- **DIRECTIONS FOR THIS TASK**
Exactly reproduce the lines of the listing below from the one containing "focal_35mm: 31" through the one containing "exposure_s: 1/101". Skip the images.

- **ENTRIES SUPPLIED**
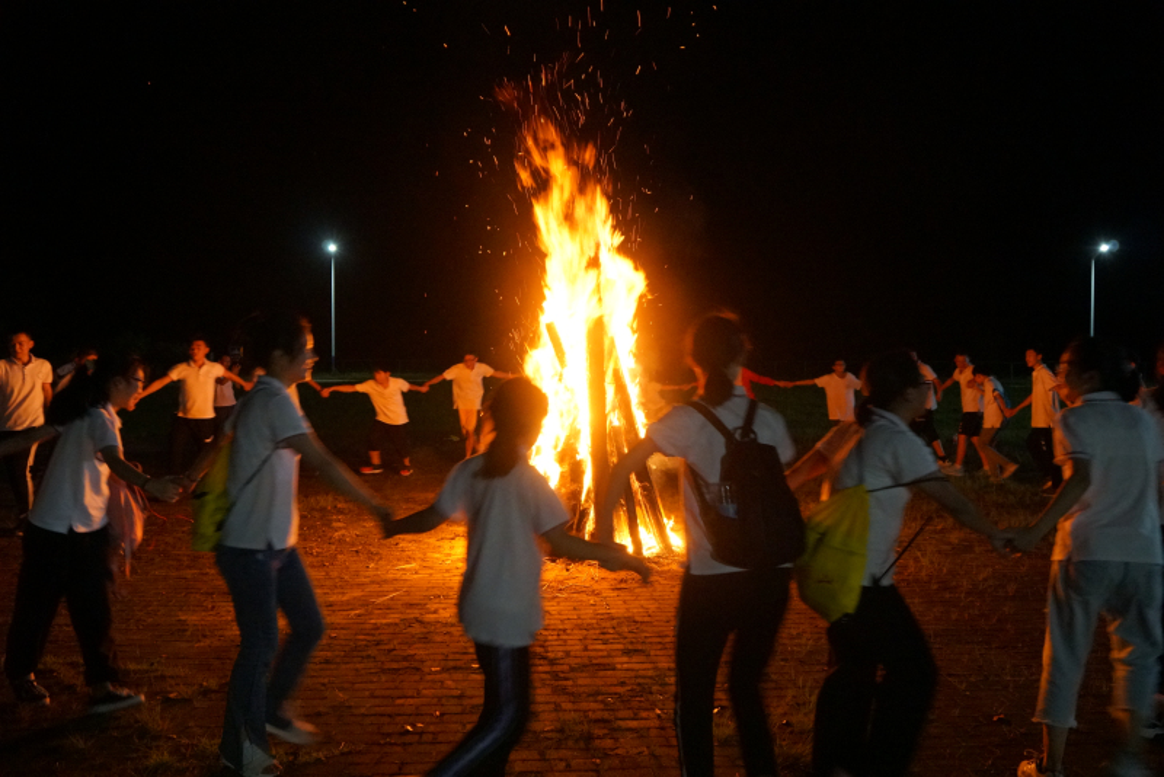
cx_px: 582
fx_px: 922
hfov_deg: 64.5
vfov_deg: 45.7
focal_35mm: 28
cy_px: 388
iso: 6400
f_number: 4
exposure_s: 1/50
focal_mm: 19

...

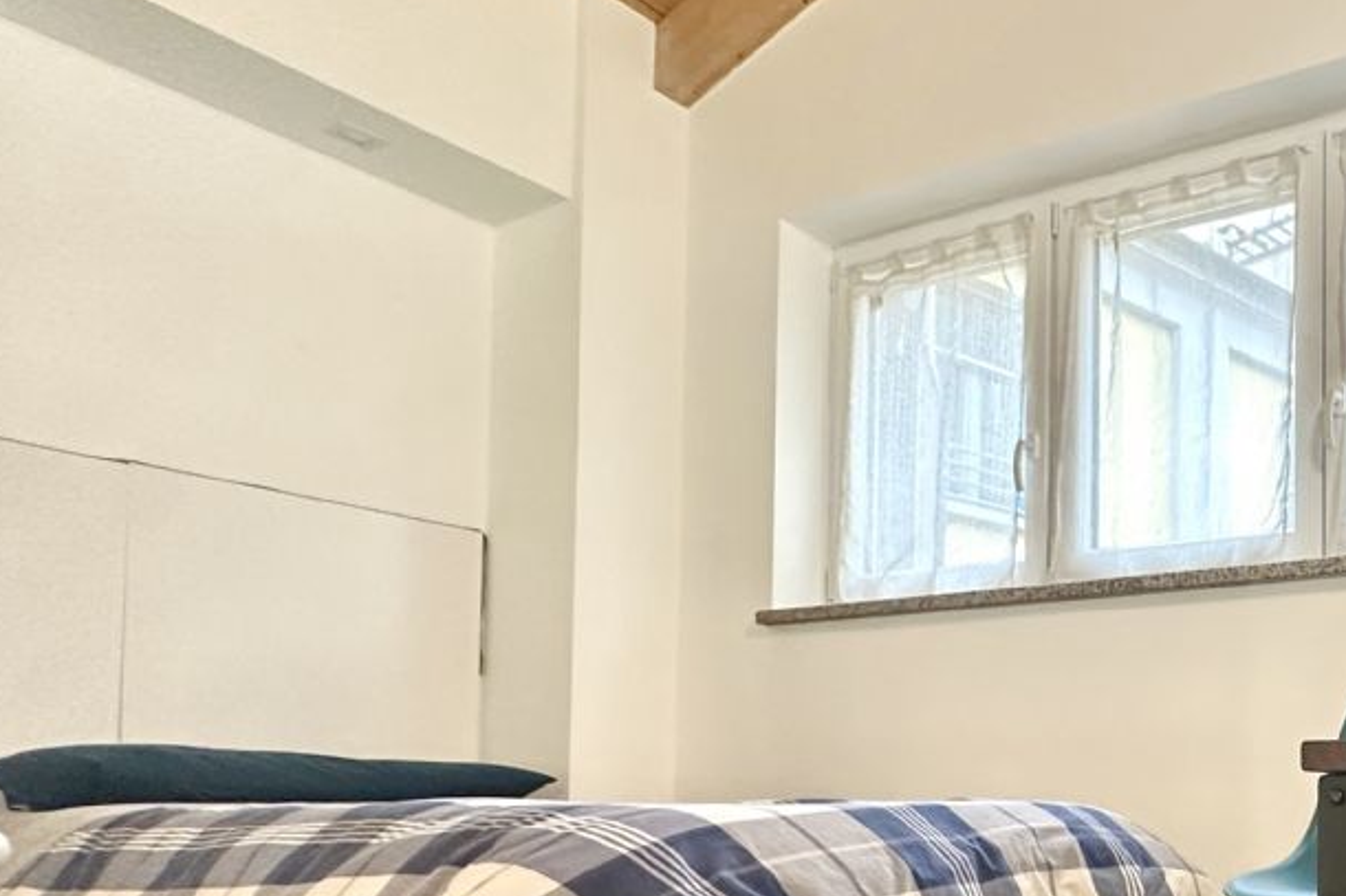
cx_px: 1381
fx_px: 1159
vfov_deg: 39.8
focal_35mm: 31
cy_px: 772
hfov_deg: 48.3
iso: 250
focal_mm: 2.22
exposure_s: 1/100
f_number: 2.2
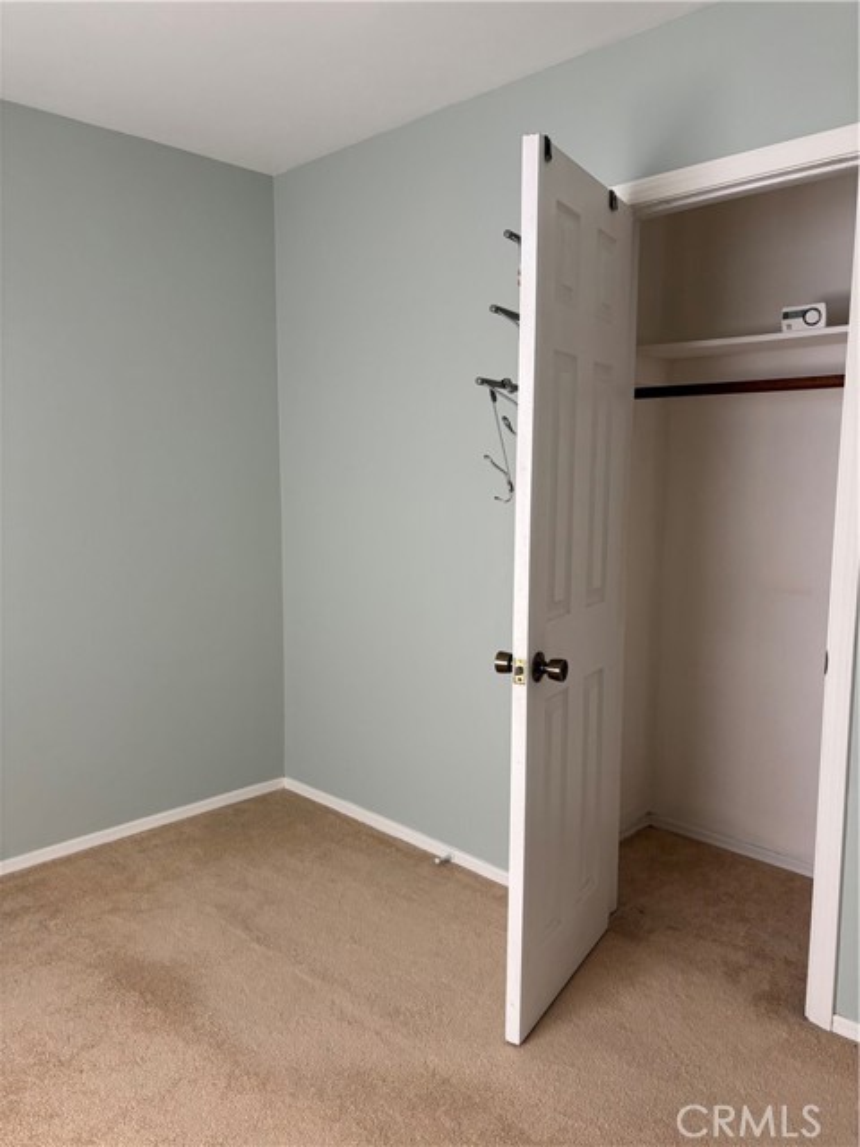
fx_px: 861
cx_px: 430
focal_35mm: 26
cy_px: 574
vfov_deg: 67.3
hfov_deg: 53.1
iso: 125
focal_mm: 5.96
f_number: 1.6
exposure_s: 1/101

- **RESULT**
focal_35mm: 31
cy_px: 772
hfov_deg: 48.3
iso: 250
focal_mm: 2.22
exposure_s: 1/100
f_number: 2.2
fx_px: 861
cx_px: 430
focal_35mm: 26
cy_px: 574
vfov_deg: 67.3
hfov_deg: 53.1
iso: 125
focal_mm: 5.96
f_number: 1.6
exposure_s: 1/101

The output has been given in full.